- _GIVEN INSTRUCTION 1_:
Answer these from the article on South African consumer confidence:
(a) What reading did the CCI fall to in the first quarter of 2023?
(b) Which organization compiles the CCI?
(c) By how many index points did the time-to-buy durable goods sub-index drop?

[PAGE TEXT start]

The number of consumers and businesses who are losing confidence in the South African economy has grown significantly mainly due to the impact of the persistent energy crisis as sentiment in the sectors plunged to historic levels.
Data yesterday showed that the FNB/BER Consumer Confidence Index (CCI) in the first quarter of 2023 fell to its lowest in three years.
The CCI, which is sponsored by First National Bank (FNB) and compiled by the Bureau for Economic Research (BER), slumped to a reading of -23 points, from -8 points in the fourth quarter of 2022.
All three sub-indices of the CCI declined dramatically during the first quarter of 2023.
This was the third lowest CCI reading on record since 1994, and indicative of extreme concern among consumers about South Africa’s economic prospects and their household finances.
The latest reading was broadly in line with the extraordinarily weak consumer confidence level recorded during the third quarter of 2020, as well as the second quarter of 2022 when deadly floods devastated KwaZulu-Natal and the economic ramifications of the Ukrainian war.
The economic outlook and time-to-buy durable goods sub-indices of the CCI dropped by 15 and 17 index points respectively and, at -34, are now both deep in negative territory,
The survey showed that the vast majority of consumers believe it was inappropriate to buy durables like vehicles, furniture and household appliances in anticipation that South Africa's economic growth over the next 12 months would deteriorate.
While consumers no longer expect their household finances to improve over the next year, they were, nevertheless, considerably less pessimistic about their own financial prospects compared to their gloomy expectations for the economy in general.
This level of optimism is not surprising seeing that the country has been grappling with the impact of severe electricity shortages, which is hobbling businesses and jeopardising economic growth.

[PAGE TEXT end]

- _GIVEN INSTRUCTION 2_: Please copy the records verbatim, starting with their first line and going on through the line that contains "24L192 23H189L188 24V27L192", with both of those lines included.

[DATA SHOWN start]

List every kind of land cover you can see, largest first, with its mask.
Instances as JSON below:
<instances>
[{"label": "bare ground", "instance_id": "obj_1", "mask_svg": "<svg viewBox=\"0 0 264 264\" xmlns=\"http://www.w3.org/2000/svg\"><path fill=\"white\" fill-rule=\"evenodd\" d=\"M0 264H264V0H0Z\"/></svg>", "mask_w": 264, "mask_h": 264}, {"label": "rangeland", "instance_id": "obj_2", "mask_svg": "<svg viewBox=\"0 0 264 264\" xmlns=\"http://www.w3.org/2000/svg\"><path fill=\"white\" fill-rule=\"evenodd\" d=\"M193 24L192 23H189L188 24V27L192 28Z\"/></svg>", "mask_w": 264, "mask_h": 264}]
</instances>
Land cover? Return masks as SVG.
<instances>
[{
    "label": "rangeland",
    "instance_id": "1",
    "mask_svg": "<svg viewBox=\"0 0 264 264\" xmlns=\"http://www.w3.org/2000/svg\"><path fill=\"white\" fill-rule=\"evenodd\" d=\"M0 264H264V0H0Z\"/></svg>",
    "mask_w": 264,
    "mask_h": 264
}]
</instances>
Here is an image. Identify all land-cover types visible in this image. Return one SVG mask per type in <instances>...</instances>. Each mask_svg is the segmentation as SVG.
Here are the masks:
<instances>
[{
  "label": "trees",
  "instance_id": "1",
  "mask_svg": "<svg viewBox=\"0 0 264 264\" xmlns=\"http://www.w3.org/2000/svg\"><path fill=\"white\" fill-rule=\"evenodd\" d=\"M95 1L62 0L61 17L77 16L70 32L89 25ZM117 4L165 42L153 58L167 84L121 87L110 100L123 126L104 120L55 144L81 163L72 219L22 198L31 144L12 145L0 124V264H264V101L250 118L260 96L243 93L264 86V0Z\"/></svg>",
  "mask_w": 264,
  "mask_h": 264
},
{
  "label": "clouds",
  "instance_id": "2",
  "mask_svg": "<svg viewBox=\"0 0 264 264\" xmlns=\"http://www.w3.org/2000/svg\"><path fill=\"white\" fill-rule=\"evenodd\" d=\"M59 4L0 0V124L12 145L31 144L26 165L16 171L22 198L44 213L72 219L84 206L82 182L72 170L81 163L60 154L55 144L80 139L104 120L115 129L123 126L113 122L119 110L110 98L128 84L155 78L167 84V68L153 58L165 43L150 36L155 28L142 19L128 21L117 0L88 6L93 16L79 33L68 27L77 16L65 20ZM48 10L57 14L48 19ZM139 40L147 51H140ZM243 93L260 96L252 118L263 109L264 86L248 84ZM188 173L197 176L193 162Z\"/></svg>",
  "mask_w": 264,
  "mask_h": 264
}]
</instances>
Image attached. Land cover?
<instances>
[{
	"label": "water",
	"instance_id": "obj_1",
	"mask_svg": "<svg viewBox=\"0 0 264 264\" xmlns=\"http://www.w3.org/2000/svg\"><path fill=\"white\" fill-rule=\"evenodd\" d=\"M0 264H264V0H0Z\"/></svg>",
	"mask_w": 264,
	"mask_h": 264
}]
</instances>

[DATA SHOWN end]

- _FULL OUTPUT 1_:
(a) -23 points
(b) The Bureau for Economic Research (BER)
(c) 17 index points

- _FULL OUTPUT 2_:
List every kind of land cover you can see, largest first, with its mask.
Instances as JSON below:
<instances>
[{"label": "bare ground", "instance_id": "obj_1", "mask_svg": "<svg viewBox=\"0 0 264 264\" xmlns=\"http://www.w3.org/2000/svg\"><path fill=\"white\" fill-rule=\"evenodd\" d=\"M0 264H264V0H0Z\"/></svg>", "mask_w": 264, "mask_h": 264}, {"label": "rangeland", "instance_id": "obj_2", "mask_svg": "<svg viewBox=\"0 0 264 264\" xmlns=\"http://www.w3.org/2000/svg\"><path fill=\"white\" fill-rule=\"evenodd\" d=\"M193 24L192 23H189L188 24V27L192 28Z\"/></svg>", "mask_w": 264, "mask_h": 264}]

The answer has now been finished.